▶ **Description of the task**
In the copy, keep the lines from the first line of the material below through the line containing "- 🤖 Aspiring AI Engineer exploring ML + MLOps" exactly as they are, and include no pictures.

▶ **Provided records**
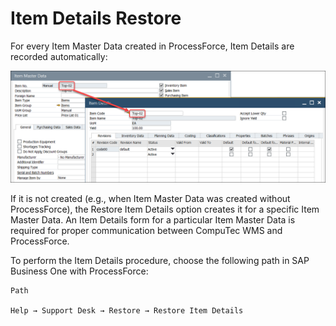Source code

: # Item Details Restore

For every Item Master Data created in ProcessForce, Item Details are recorded automatically:

![Item Details](./media/item-details.png)

If it is not created (e.g., when Item Master Data was created without ProcessForce), the Restore Item Details option creates it for a specific Item Master Data. An Item Details form for a particular Item Master Data is required for proper communication between CompuTec WMS and ProcessForce.

To perform the Item Details procedure, choose the following path in SAP Business One with ProcessForce:

    Path

    Help → Support Desk → Restore → Restore Item Details
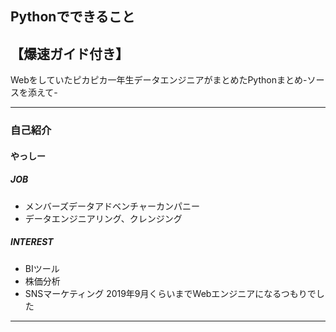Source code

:## Pythonでできること  
## 【爆速ガイド付き】
Webをしていたピカピカ一年生データエンジニアがまとめたPythonまとめ-ソースを添えて-

---
### 自己紹介
#### やっしー
##### JOB
- メンバーズデータアドベンチャーカンパニー
- データエンジニアリング、クレンジング
##### INTEREST
- BIツール
- 株価分析
- SNSマーケティング
2019年9月くらいまでWebエンジニアになるつもりでした
---
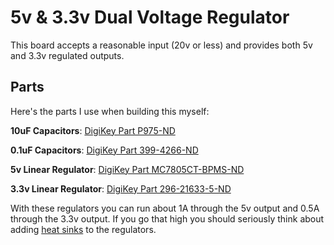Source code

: 5v & 3.3v Dual Voltage Regulator
================================
This board accepts a reasonable input (20v or less) and provides both 5v and 3.3v regulated outputs.

Parts
-----
Here's the parts I use when building this myself:

**10uF Capacitors**: [DigiKey Part P975-ND](http://www.digikey.com/product-search/en/capacitors/aluminum-capacitors/131081?k=P975-ND)

**0.1uF Capacitors**: [DigiKey Part 399-4266-ND](http://www.digikey.com/product-detail/en/C320C104M5U5TA/399-4266-ND/818042)

**5v Linear Regulator**: [DigiKey Part MC7805CT-BPMS-ND](http://www.digikey.com/product-detail/en/MC7805CT-BP/MC7805CT-BPMS-ND/804682)

**3.3v Linear Regulator**: [DigiKey Part 296-21633-5-ND](http://www.digikey.com/product-detail/en/UA78M33CKCS/296-21633-5-ND/1494026)

With these regulators you can run about 1A through the 5v output and 0.5A through the 3.3v output.
If you go that high you should seriously think about adding 
[heat sinks](http://www.digikey.com/product-search/en/fans-thermal-management/thermal-heat-sinks/1179752) 
to the regulators.
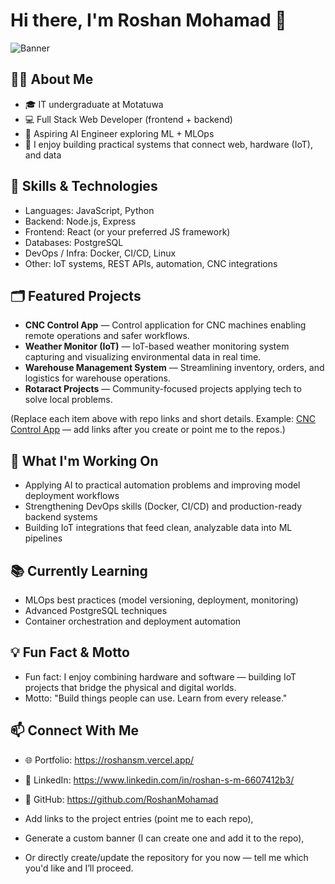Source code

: # Hi there, I'm Roshan Mohamad 👋

![Banner](https://roshansm.vercel.app/banner.png)

## 👨‍💻 About Me
- 🎓 IT undergraduate at Motatuwa
- 💻 Full Stack Web Developer (frontend + backend)
- 🤖 Aspiring AI Engineer exploring ML + MLOps
- 🌱 I enjoy building practical systems that connect web, hardware (IoT), and data

## 🚀 Skills & Technologies
- Languages: JavaScript, Python
- Backend: Node.js, Express
- Frontend: React (or your preferred JS framework)
- Databases: PostgreSQL
- DevOps / Infra: Docker, CI/CD, Linux
- Other: IoT systems, REST APIs, automation, CNC integrations

## 🗂 Featured Projects
- **CNC Control App** — Control application for CNC machines enabling remote operations and safer workflows.  
- **Weather Monitor (IoT)** — IoT-based weather monitoring system capturing and visualizing environmental data in real time.  
- **Warehouse Management System** — Streamlining inventory, orders, and logistics for warehouse operations.  
- **Rotaract Projects** — Community-focused projects applying tech to solve local problems.

(Replace each item above with repo links and short details. Example: [CNC Control App](https://github.com/RoshanMohamad/cnc-control-app) — add links after you create or point me to the repos.)

## 🔭 What I'm Working On
- Applying AI to practical automation problems and improving model deployment workflows
- Strengthening DevOps skills (Docker, CI/CD) and production-ready backend systems
- Building IoT integrations that feed clean, analyzable data into ML pipelines

## 📚 Currently Learning
- MLOps best practices (model versioning, deployment, monitoring)
- Advanced PostgreSQL techniques
- Container orchestration and deployment automation

## 💡 Fun Fact & Motto
- Fun fact: I enjoy combining hardware and software — building IoT projects that bridge the physical and digital worlds.  
- Motto: "Build things people can use. Learn from every release."

## 📫 Connect With Me
- 🌐 Portfolio: https://roshansm.vercel.app/
- 💼 LinkedIn: https://www.linkedin.com/in/roshan-s-m-6607412b3/
- 🐙 GitHub: https://github.com/RoshanMohamad

- Add links to the project entries (point me to each repo),  
- Generate a custom banner (I can create one and add it to the repo),  
- Or directly create/update the repository for you now — tell me which you'd like and I’ll proceed.
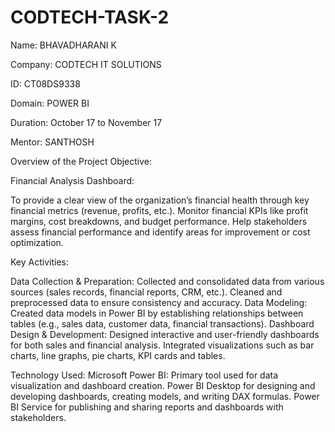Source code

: # CODTECH-TASK-2

Name: BHAVADHARANI K

Company: CODTECH IT SOLUTIONS

ID: CT08DS9338

Domain: POWER BI

Duration: October 17 to November 17

Mentor: SANTHOSH

Overview of the Project
Objective:

Financial Analysis Dashboard:

To provide a clear view of the organization’s financial health through key financial metrics (revenue, profits, etc.).
Monitor financial KPIs like profit margins, cost breakdowns, and budget performance.
Help stakeholders assess financial performance and identify areas for improvement or cost optimization.

Key Activities:

Data Collection & Preparation:
Collected and consolidated data from various sources (sales records, financial reports, CRM, etc.).
Cleaned and preprocessed data to ensure consistency and accuracy.
Data Modeling:
Created data models in Power BI by establishing relationships between tables (e.g., sales data, customer data, financial transactions).
Dashboard Design & Development:
Designed interactive and user-friendly dashboards for both sales and financial analysis.
Integrated visualizations such as bar charts, line graphs, pie charts, KPI cards and tables.

Technology Used:
Microsoft Power BI:
Primary tool used for data visualization and dashboard creation.
Power BI Desktop for designing and developing dashboards, creating models, and writing DAX formulas.
Power BI Service for publishing and sharing reports and dashboards with stakeholders.
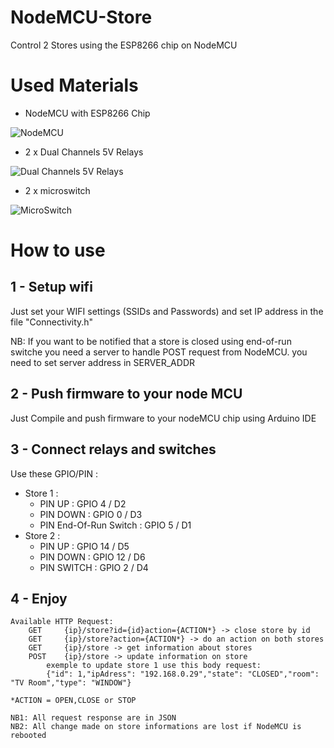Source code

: # NodeMCU-Store

Control 2 Stores using the ESP8266 chip on NodeMCU

# Used Materials

 - NodeMCU with ESP8266 Chip
 
 ![NodeMCU](https://lh3.googleusercontent.com/OjmrEXp4pqTkyDDJsvaNHeD6rue5_fMiKTAmxfrZ9ddvz5TbRQf0LYJlXmWJZOKDWAuW3mdF2lfRPdPMXkYANaVAEzXJZFuYWnkrvdi85G23tPDl3EdynUSPICTRKoaZZD296-gbyA=w2400)
 
 - 2 x Dual Channels 5V Relays 

![Dual Channels 5V Relays](https://lh3.googleusercontent.com/jQplh4g4A_EalNVIx69ULZxjdyOjp3Hqscu7Zir55UaHwIch_1yCRK5eGvhZ5fw2avCDmxdz4OIjabcBalEucf5SLqobBy2iV7jwEnlbVH9VFqo4YtNMcRWW2lCOkNYeyKmSukn0iw=s150-p-k)
 
 - 2 x microswitch 

![MicroSwitch](https://lh3.googleusercontent.com/buBnuqHtO9A2mQy4RDfMcwMaQ_p0-O2ADUQToGA0SUH4iE0sInXRc3cjxCs6sWrQFbEQaGbHDMHrFVmxyT3TVGXVkssocDanVTPZsM7uJ_r-FBzXGPwKHGiuCiklE8sFV7yoYgHuJg=s100-p-k)


# How to use

## 1 - Setup wifi

Just set your WIFI settings (SSIDs and Passwords) and set IP address in the file "Connectivity.h"

NB: If you want to be notified that a store is closed using end-of-run switche you need a server to handle POST request from NodeMCU.
 you need to set server address in SERVER_ADDR

## 2 - Push firmware to your node MCU

Just Compile and push firmware to your nodeMCU chip using Arduino IDE

## 3 - Connect relays and switches

Use these GPIO/PIN :
-	Store 1 : 
	-  PIN UP : GPIO 4 / D2
	-  PIN DOWN : GPIO 0 / D3
    -  PIN End-Of-Run Switch : GPIO 5 / D1
- Store 2 : 
	-	PIN UP : GPIO 14 / D5
	-	PIN DOWN : GPIO 12 / D6
	-	PIN SWITCH : GPIO 2 / D4
	
## 4 - Enjoy
	Available HTTP Request:
		GET 	{ip}/store?id={id}action={ACTION*} -> close store by id
		GET 	{ip}/store?action={ACTION*} -> do an action on both stores
		GET		{ip}/store -> get information about stores
		POST 	{ip}/store -> update information on store
			exemple to update store 1 use this body request:
			{"id": 1,"ipAdress": "192.168.0.29","state": "CLOSED","room": "TV Room","type": "WINDOW"}
	
	*ACTION = OPEN,CLOSE or STOP
	
	NB1: All request response are in JSON
	NB2: All change made on store informations are lost if NodeMCU is rebooted


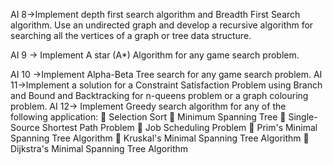 AI 8->Implement depth first search algorithm and Breadth First Search
algorithm. Use an undirected graph and develop a recursive algorithm for
searching all the vertices of a graph or tree data structure.

AI 9 -> Implement A star (A*) Algorithm for any game search problem.

AI 10 ->Implement Alpha-Beta Tree search for any game search problem.
AI 11->Implement a solution for a Constraint Satisfaction Problem using Branch and
Bound and Backtracking for n-queens problem or a graph colouring problem.
AI 12->
Implement Greedy search algorithm for any of the following application:
 Selection Sort
 Minimum Spanning Tree
 Single-Source Shortest Path Problem
 Job Scheduling Problem
 Prim&#39;s Minimal Spanning Tree Algorithm
 Kruskal&#39;s Minimal Spanning Tree Algorithm
 Dijkstra&#39;s Minimal Spanning Tree Algorithm
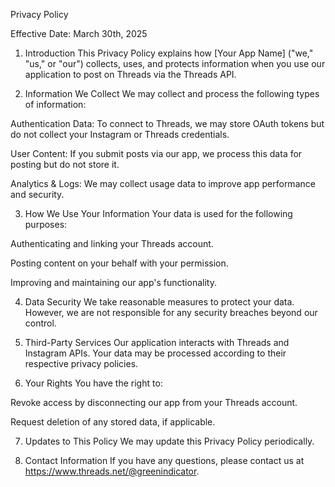 Privacy Policy

Effective Date: March 30th, 2025

1. Introduction
This Privacy Policy explains how [Your App Name] ("we," "us," or "our") collects, uses, and protects information when you use our application to post on Threads via the Threads API.

2. Information We Collect
We may collect and process the following types of information:

Authentication Data: To connect to Threads, we may store OAuth tokens but do not collect your Instagram or Threads credentials.

User Content: If you submit posts via our app, we process this data for posting but do not store it.

Analytics & Logs: We may collect usage data to improve app performance and security.

3. How We Use Your Information
Your data is used for the following purposes:

Authenticating and linking your Threads account.

Posting content on your behalf with your permission.

Improving and maintaining our app's functionality.

4. Data Security
We take reasonable measures to protect your data. However, we are not responsible for any security breaches beyond our control.

5. Third-Party Services
Our application interacts with Threads and Instagram APIs. Your data may be processed according to their respective privacy policies.

6. Your Rights
You have the right to:

Revoke access by disconnecting our app from your Threads account.

Request deletion of any stored data, if applicable.

7. Updates to This Policy
We may update this Privacy Policy periodically.

8. Contact Information
If you have any questions, please contact us at https://www.threads.net/@greenindicator.

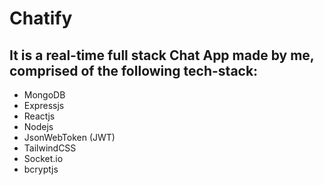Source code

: # Chatify
## It is a real-time full stack Chat App made by me, comprised of the following tech-stack: 

- MongoDB
- Expressjs
- Reactjs
- Nodejs
- JsonWebToken (JWT)
- TailwindCSS
- Socket.io
- bcryptjs
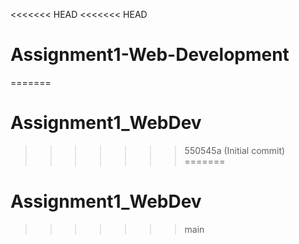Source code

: <<<<<<< HEAD
<<<<<<< HEAD
# Assignment1-Web-Development
=======
# Assignment1_WebDev
>>>>>>> 550545a (Initial commit)
=======
# Assignment1_WebDev
>>>>>>> main
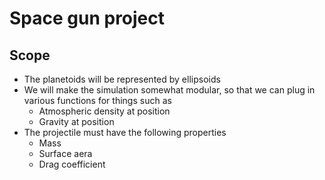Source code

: # Space gun project


## Scope

- The planetoids will be represented by ellipsoids
- We will make the simulation somewhat modular, so that we can plug in various functions for things such as
	+ Atmospheric density at position
	+ Gravity at position
- The projectile must have the following properties
	+ Mass
	+ Surface aera
	+ Drag coefficient


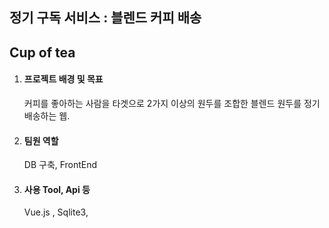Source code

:## 정기 구독 서비스 : 블렌드 커피 배송

## Cup of  tea

1. #### 프로젝트 배경 및 목표

   커피를 좋아하는 사람을 타겟으로 2가지 이상의 원두를 조합한 블렌드 원두를 정기 배송하는 웹.

   

2. #### 팀원 역할

   DB 구축, FrontEnd



3. #### 사용 Tool, Api 등

   Vue.js , Sqlite3,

▶ **Solution for this task**
Source code

: # Item Details Restore

For every Item Master Data created in ProcessForce, Item Details are recorded automatically:

![Item Details](./media/item-details.png)

If it is not created (e.g., when Item Master Data was created without ProcessForce), the Restore Item Details option creates it for a specific Item Master Data. An Item Details form for a particular Item Master Data is required for proper communication between CompuTec WMS and ProcessForce.

To perform the Item Details procedure, choose the following path in SAP Business One with ProcessForce:

    Path

    Help → Support Desk → Restore → Restore Item Details
Source code

:## Pythonでできること  
## 【爆速ガイド付き】
Webをしていたピカピカ一年生データエンジニアがまとめたPythonまとめ-ソースを添えて-

---
### 自己紹介
#### やっしー
##### JOB
- メンバーズデータアドベンチャーカンパニー
- データエンジニアリング、クレンジング
##### INTEREST
- BIツール
- 株価分析
- SNSマーケティング
2019年9月くらいまでWebエンジニアになるつもりでした
---
Source code

: 5v & 3.3v Dual Voltage Regulator
================================
This board accepts a reasonable input (20v or less) and provides both 5v and 3.3v regulated outputs.

Parts
-----
Here's the parts I use when building this myself:

**10uF Capacitors**: [DigiKey Part P975-ND](http://www.digikey.com/product-search/en/capacitors/aluminum-capacitors/131081?k=P975-ND)

**0.1uF Capacitors**: [DigiKey Part 399-4266-ND](http://www.digikey.com/product-detail/en/C320C104M5U5TA/399-4266-ND/818042)

**5v Linear Regulator**: [DigiKey Part MC7805CT-BPMS-ND](http://www.digikey.com/product-detail/en/MC7805CT-BP/MC7805CT-BPMS-ND/804682)

**3.3v Linear Regulator**: [DigiKey Part 296-21633-5-ND](http://www.digikey.com/product-detail/en/UA78M33CKCS/296-21633-5-ND/1494026)

With these regulators you can run about 1A through the 5v output and 0.5A through the 3.3v output.
If you go that high you should seriously think about adding 
[heat sinks](http://www.digikey.com/product-search/en/fans-thermal-management/thermal-heat-sinks/1179752) 
to the regulators.
Source code

: # Hi there, I'm Roshan Mohamad 👋

![Banner](https://roshansm.vercel.app/banner.png)

## 👨‍💻 About Me
- 🎓 IT undergraduate at Motatuwa
- 💻 Full Stack Web Developer (frontend + backend)
- 🤖 Aspiring AI Engineer exploring ML + MLOps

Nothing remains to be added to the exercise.